Les énergies renouvelables représentent vraiment un potentiel considérable. Ceux qui en doutent encore sont souvent aussi les mêmes qui soutiennent des investissements massifs dans les filières nucléaires, bien plus aléatoires et qui, jusqu’à ce jour, n’ont pas du tout rempli leurs promesses.
Beaucoup d’économistes convergent aujourd’hui pour reconnaître que le prix de la lutte contre le réchauffement climatique sera bien moins lourd que le prix de l’inaction et qu’il engendrera un énorme volume d’activité économique.
Il ne s’agit donc pas de craindre l’avenir mais de l’envisager avec confiance dans notre capacité d’adaptation et d’invention.
Tout cela ne sera possible que par une coopération internationale renforcée incluant les pays émergeants, les pays pauvres… et les Etats-Unis.
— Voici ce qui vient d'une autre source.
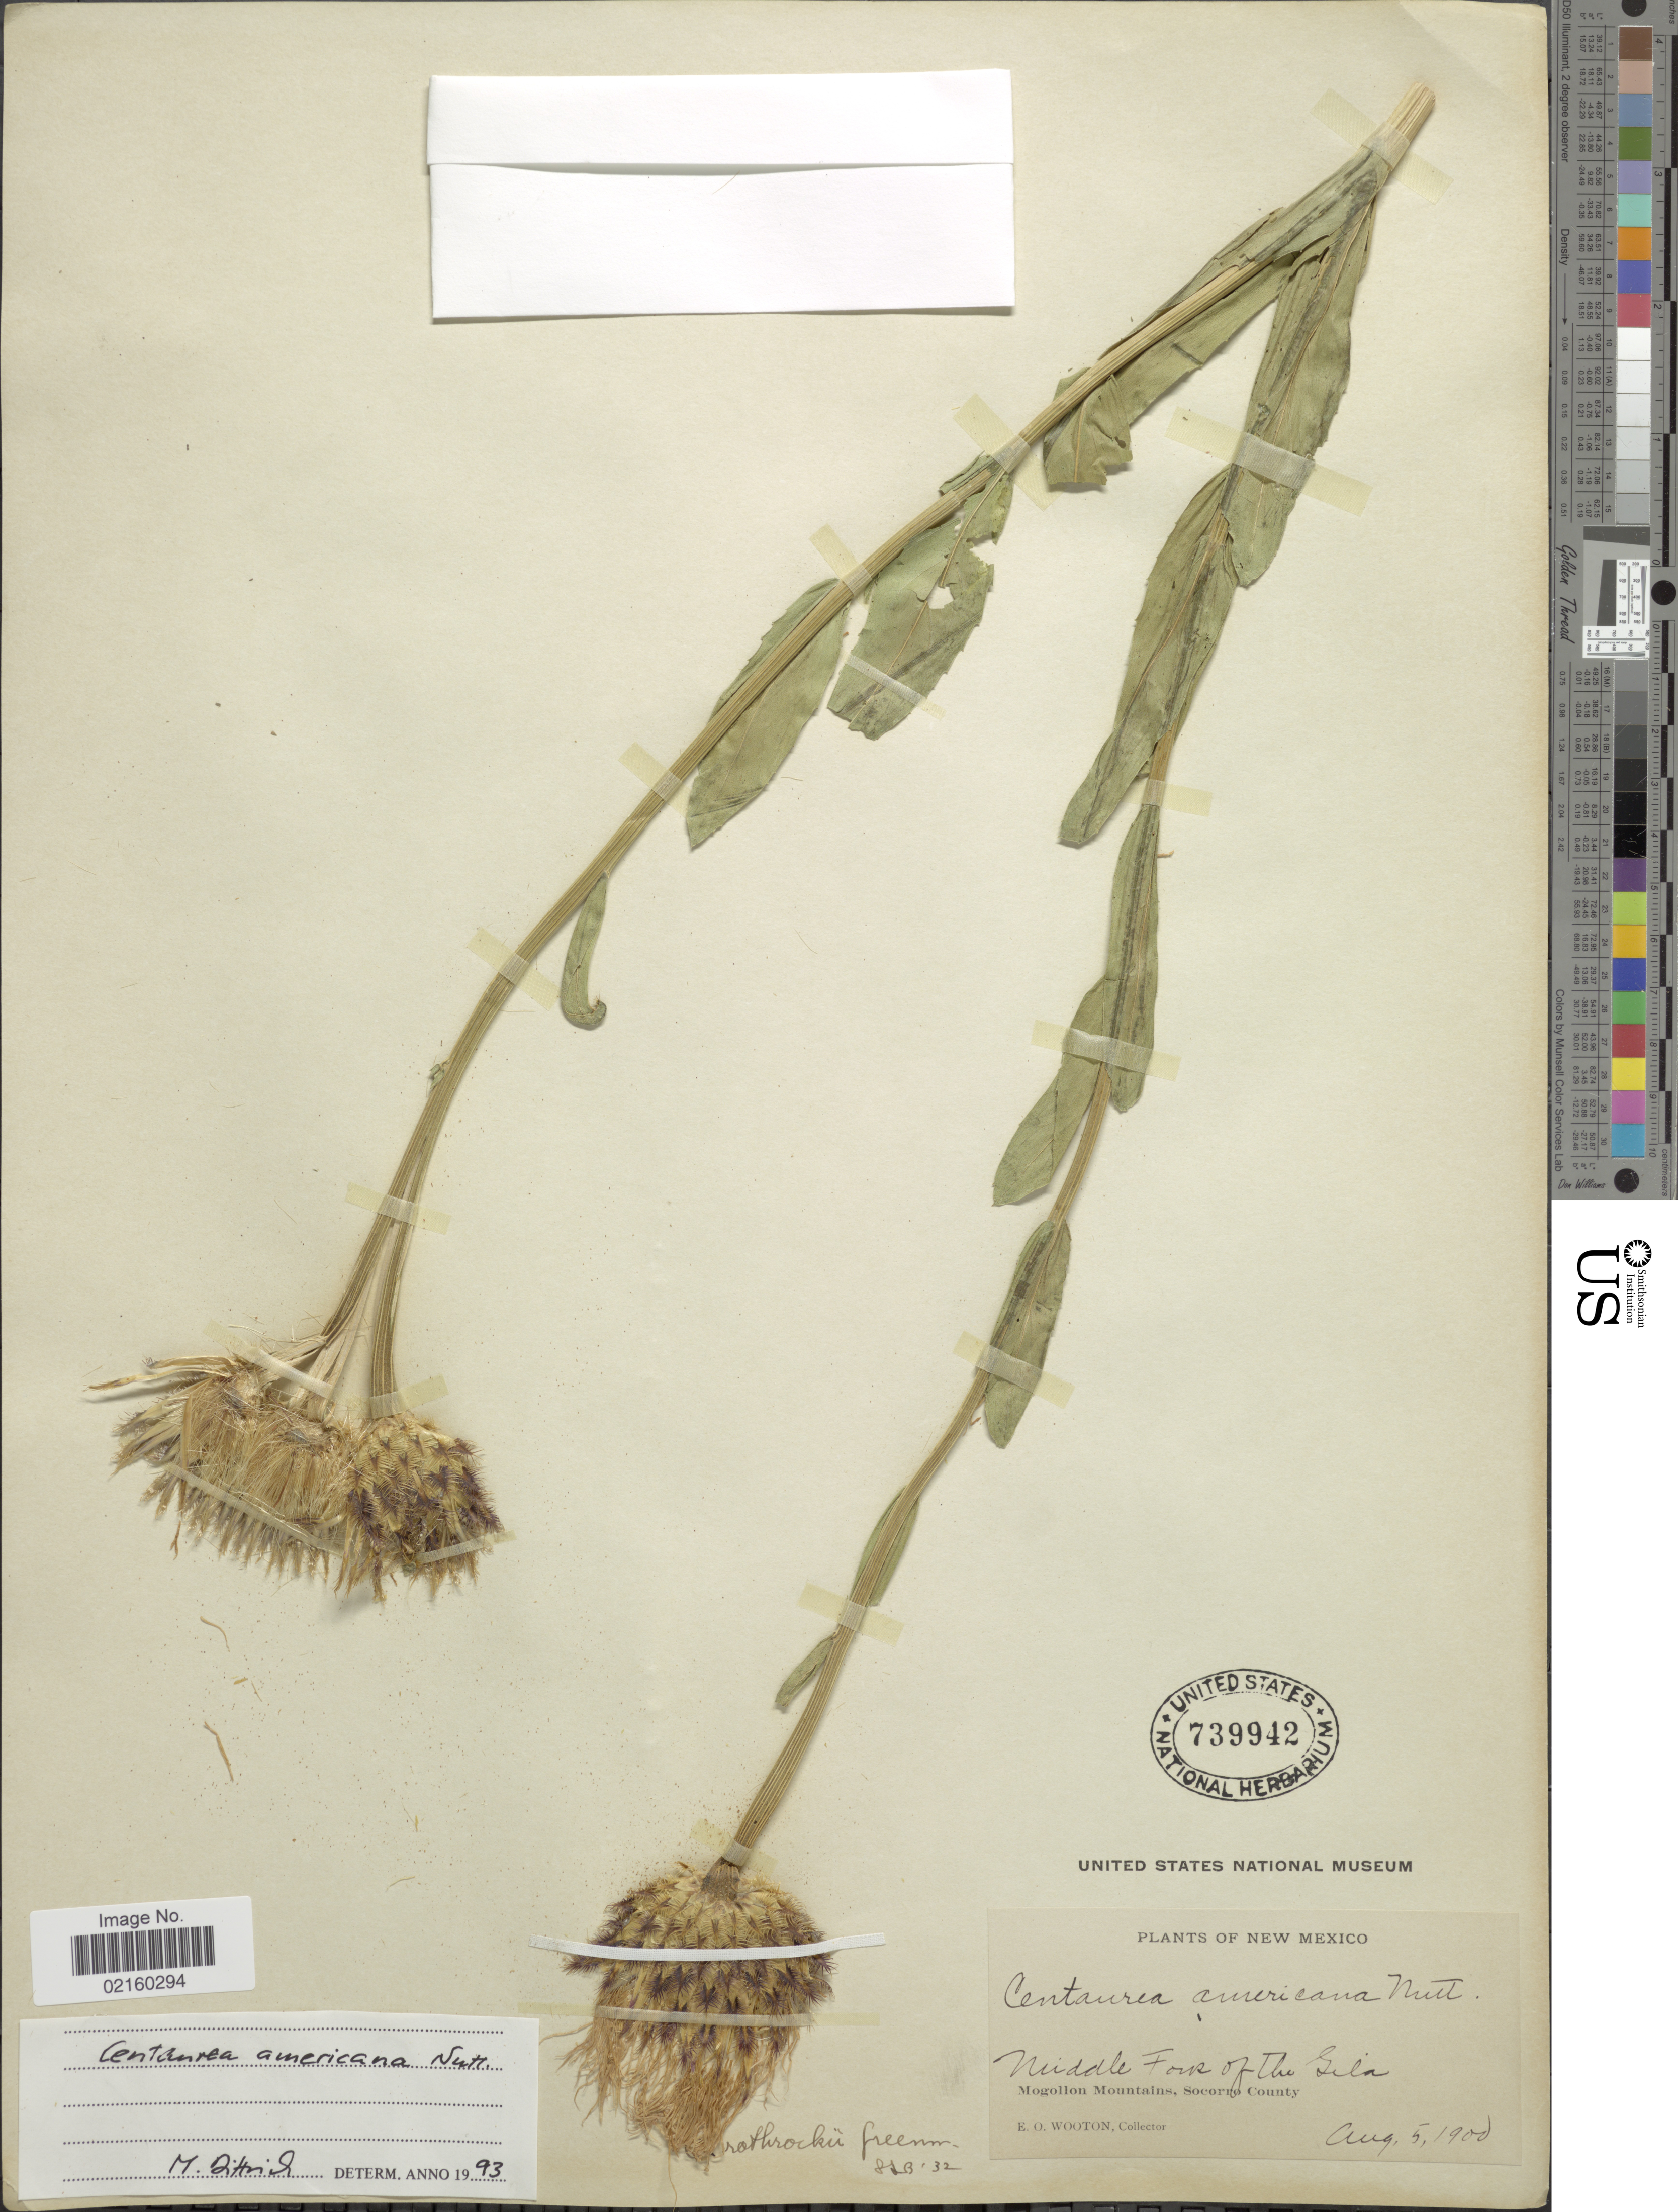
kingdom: Plantae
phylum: Tracheophyta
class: Magnoliopsida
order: Asterales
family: Asteraceae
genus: Plectocephalus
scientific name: Plectocephalus americanus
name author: (Nutt.) D. Don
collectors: E. O. Wooton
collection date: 1900-08-05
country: United States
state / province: New Mexico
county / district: Socorro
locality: Middle Fork of the Gila, Mogollon Mountains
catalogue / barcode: US 739942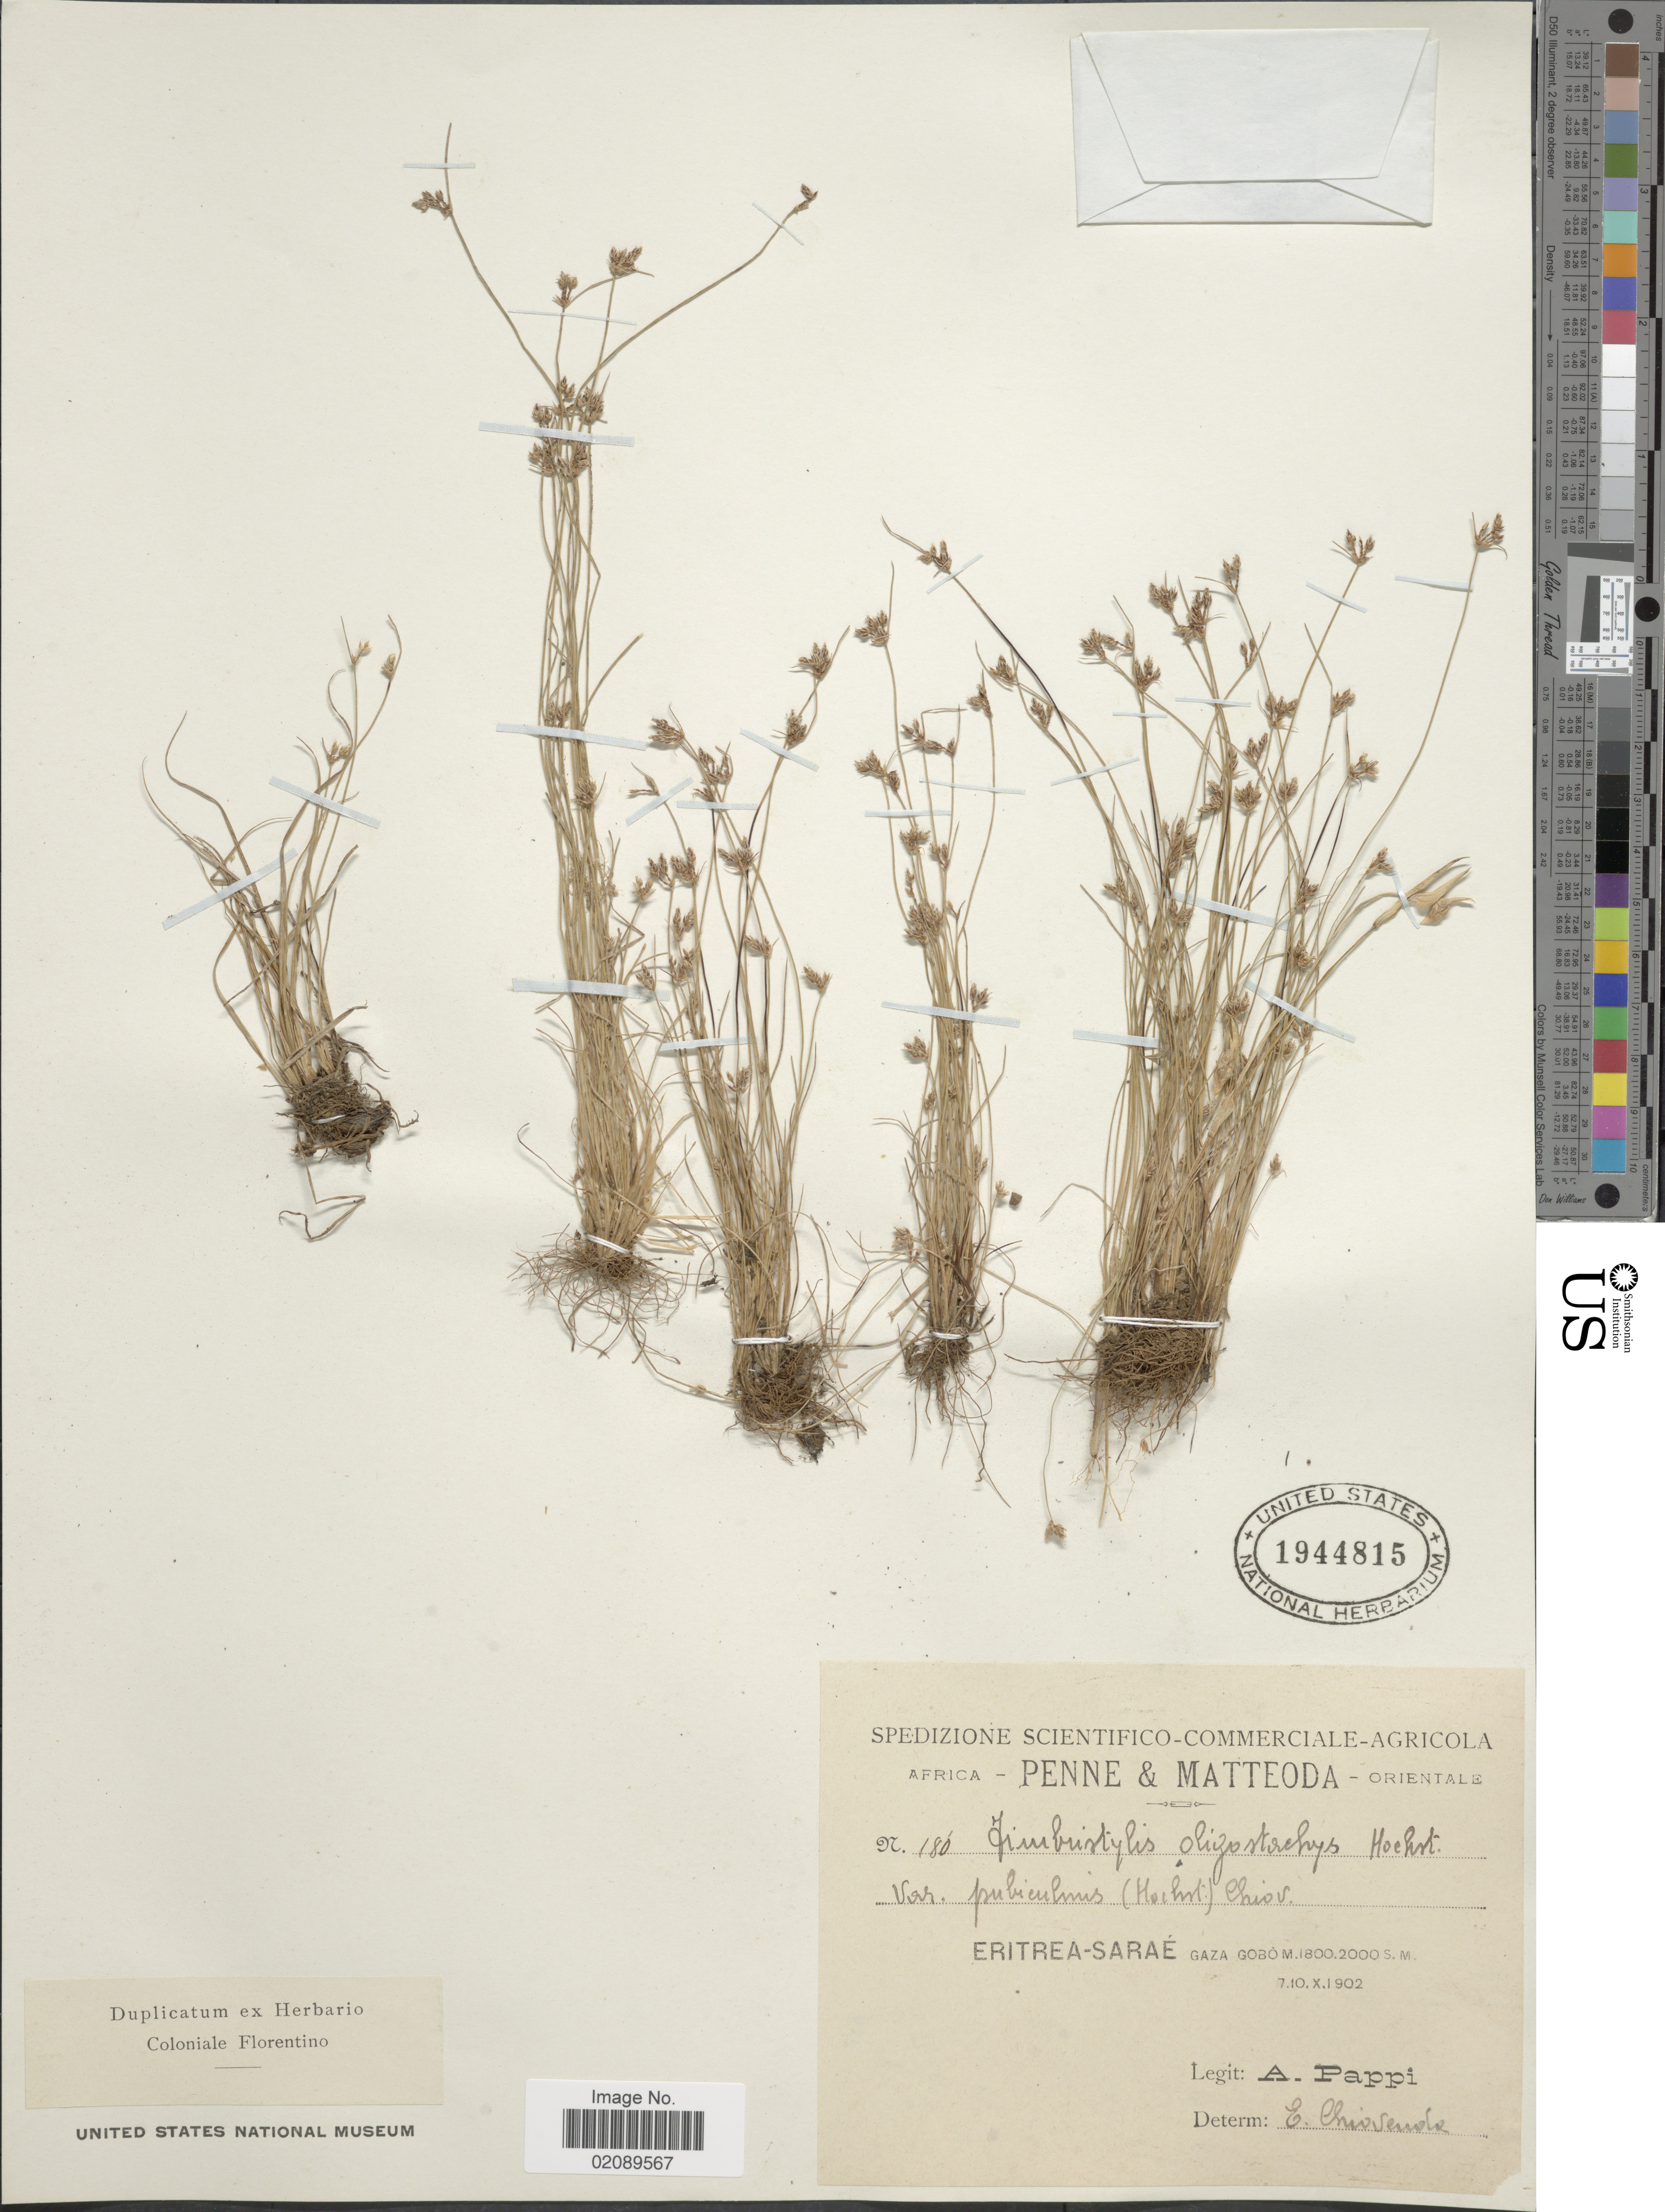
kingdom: Plantae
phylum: Tracheophyta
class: Liliopsida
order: Poales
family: Cyperaceae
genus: Bulbostylis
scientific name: Bulbostylis hispidula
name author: (Vahl) R.W. Haines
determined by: Strong, Mark T., (BOT), Smithsonian Institution - National Museum of Natural History (UNITED STATES)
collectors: A. Pappi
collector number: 180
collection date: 1902-10-07/1902-10-10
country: Eritrea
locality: Penne & Matteoda, Eritrea-Sarae, Gaza Gobo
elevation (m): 1800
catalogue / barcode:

Certaines réunions internationales peuvent parfois ressembler à des « Grand Messes » mais il n’y a pas d’alternative. L’Europe joue aujourd’hui un rôle en pointe dans les conférences. On ne peut que s’en réjouir mais il faut être conscient que c’est un objectif de réduction de 80% à l’horizon 2050 qu’il faut envisager et que cela demande un effort de solidarité mondiale sans précédent historique. Ceux qui refuseraient de s’y engager serviraient d’alibi à ceux qui hésitent et porteraient une énorme responsabilité.
Et c’est d’abord nous, les riches d’aujourd’hui, qui devons assumer la responsabilité d’agir pour réduire la menace qui pèse surtout sur les pauvres du monde entier et sur les générations de demain.